Dans un contexte où l’exploitation minière bouleverse profondément les équilibres environnementaux et sociaux, l’Observatoire Communautaire de l’Environnement Minier (OCEM) s’impose comme un acteur de veille, de dialogue et de sensibilisation. Cette organisation non gouvernementale à but non lucratif œuvre sans relâche pour une gouvernance minière transparente, inclusive et respectueuse des droits humains.
Créée par et pour les communautés locales, l’OCEM agit comme un pont essentiel entre les populations, les autorités et les entreprises minières, avec un objectif clair : garantir une exploitation des ressources naturelles respectueuse de l’environnement et des citoyens.
L’OCEM intervient principalement dans les zones rurales et semi-urbaines riches en ressources naturelles, mais vulnérables sur les plans écologique et social. Ses axes d’intervention sont multiples :
- Promouvoir une gouvernance minière participative et équitable ;
- Renforcer les capacités communautaires en matière de veille et de gestion environnementale ;
- Favoriser un dialogue multi-acteurs pour une exploitation minière durable.
Concrètement, l’ONG agit sur plusieurs fronts techniques : elle veille sur la gestion environnementale et sociale.

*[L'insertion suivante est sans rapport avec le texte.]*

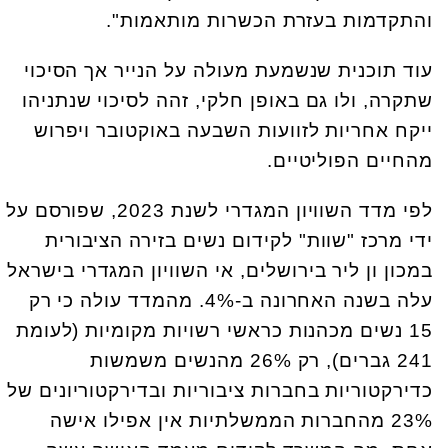
והתקדמות בעזרת הכשרות מותאמות".
עוד תוכנית שנשמעת מעולה על הנייר אך הסיכוי
שתקרה, ולו גם באופן חלקי, זהה לסיכוי שנתניהו
ייקח אחריות לזוועות השבעה באוקטובר ויפרוש
מהחיים הפוליטיים.
לפי מדד השוויון המגדרי לשנת 2023, שפורסם על
ידי מרכז "שוות" לקידום נשים בזירה הציבורית
במכון ון ליר בירושלים, אי השוויון המגדרי בישראל
עלה בשנה האחרונה ב-4%. מהמדד עולה כי רק
15 נשים מכהנות כראשי רשויות מקומיות (לעומת
241 גברים), רק 26% מהנשים משמשות
כדירקטוריות בחברות ציבוריות ובדירקטוריונים של
23% מהחברות הממשלתיות אין אפילו אישה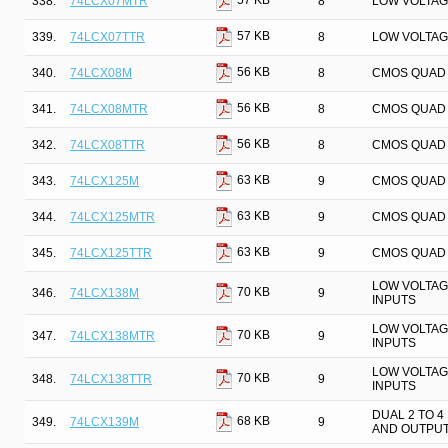
57 KB
338.
74LCX07MTR
8
LOW VOLTAG
57 KB
339.
74LCX07TTR
8
LOW VOLTAG
56 KB
340.
74LCX08M
8
CMOS QUAD 
56 KB
341.
74LCX08MTR
8
CMOS QUAD 
56 KB
342.
74LCX08TTR
8
CMOS QUAD 
63 KB
343.
74LCX125M
9
CMOS QUAD 
63 KB
344.
74LCX125MTR
9
CMOS QUAD 
63 KB
345.
74LCX125TTR
9
CMOS QUAD 
LOW VOLTAGE
70 KB
346.
74LCX138M
9
INPUTS
LOW VOLTAGE
70 KB
347.
74LCX138MTR
9
INPUTS
LOW VOLTAGE
70 KB
348.
74LCX138TTR
9
INPUTS
DUAL 2 TO 
68 KB
349.
74LCX139M
9
AND OUTPU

Le samedi 13 juillet, l’OCEM a organisé un atelier de formation destiné à renforcer les capacités de ses membres. Une initiative stratégique pilotée par la présidente de l’ONG, Mme Pézé Fatoumata, afin de préparer le terrain à des actions de terrain plus efficaces et mieux informées.

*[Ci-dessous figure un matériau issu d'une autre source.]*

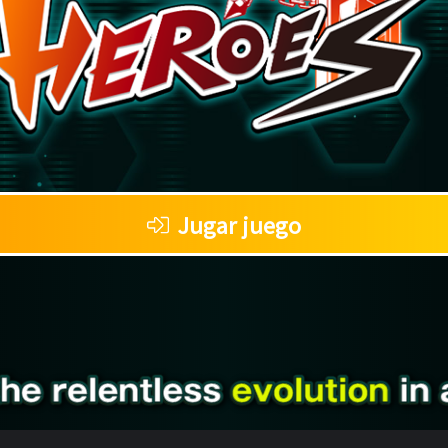
Jugar juego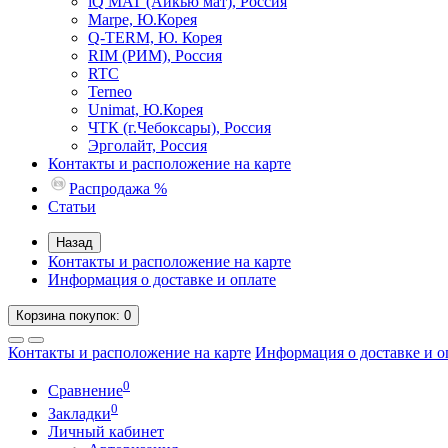
iQ MAT (Айкью мат), Россия
Marpe, Ю.Корея
Q-TERM, Ю. Корея
RIM (РИМ), Россия
RTC
Terneo
Unimat, Ю.Корея
ЧТК (г.Чебоксары), Россия
Эрголайт, Россия
Контакты и расположение на карте
Распродажа %
Статьи
Назад
Контакты и расположение на карте
Информация о доставке и оплате
Корзина
покупок
: 0
Контакты и расположение на карте
Информация о доставке и о
0
Сравнение
0
Закладки
Личный кабинет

L’atelier a été animé par l’environnementaliste Mouctar Diallo, qui a partagé son expertise avec les participants :« Les principaux thèmes abordés, c’est la gestion environnementale et la veille environnementale. (…) Il y a des textes comme le Code de l’environnement, le Code minier, et le Guide général de l’évaluation environnementale qui sont utilisés au niveau national. (…) Ensuite, la veille environnementale s’adresse aux ONG comme lanceurs d’alerte : il s’agit de sensibiliser les populations impactées, les informer sur leurs droits, et les accompagner dans leurs démarches pour faire valoir ces droits. »
Un message fort, ancré dans une réalité où l’accès à l’information et la participation communautaire restent des défis majeurs.
Une vision claire portée par une femme engagée

Mme Pézé Fatoumata, présidente de l’OCEM, a rappelé avec conviction la mission de son organisation :« L’objectif de cette ONG, c’est purement informationnel. Nous devons faire une veille environnementale dans les zones minières, remonter les informations vers les autorités, et former les communautés pour qu’elles connaissent leurs droits et devoirs. (…) Nous jouons un rôle de pont entre l’État, les sociétés minières et les communautés. »
Consciente que toute action efficace commence par la connaissance, elle insiste sur la nécessité d’une formation interne préalable avant de passer à des actions de plaidoyer et de terrain :« On ne peut pas se lancer dans un domaine sans avoir une idée claire dessus. C’est pourquoi notre plan d’action 2025 est axé sur la sensibilisation et la formation du personnel. Par la suite, nous irons plus en profondeur et chercherons à établir des partenariats, notamment avec les ministères de l’Environnement et des Mines. »
Au-delà de la veille, l’OCEM intègre dans son programme une approche proactive de la restauration des écosystèmes, incluant le reboisement et l’agriculture durable :« Quand il y a un impact sur les terres, il faut reboiser. C’est une des solutions. Et l’agriculture aussi. Ce sont des modules que nous devons également suivre. »

Avec une approche à la fois citoyenne, scientifique et participative, l’OCEM illustre la montée en puissance des organisations de la société civile dans les débats environnementaux liés aux industries extractives. Elle ne se contente pas de dénoncer : elle informe, forme, mobilise.
Dans un monde où la transition écologique et la justice sociale sont devenues urgentes, l’OCEM incarne une dynamique essentielle : celle de la vigilance communautaire au service du bien commun.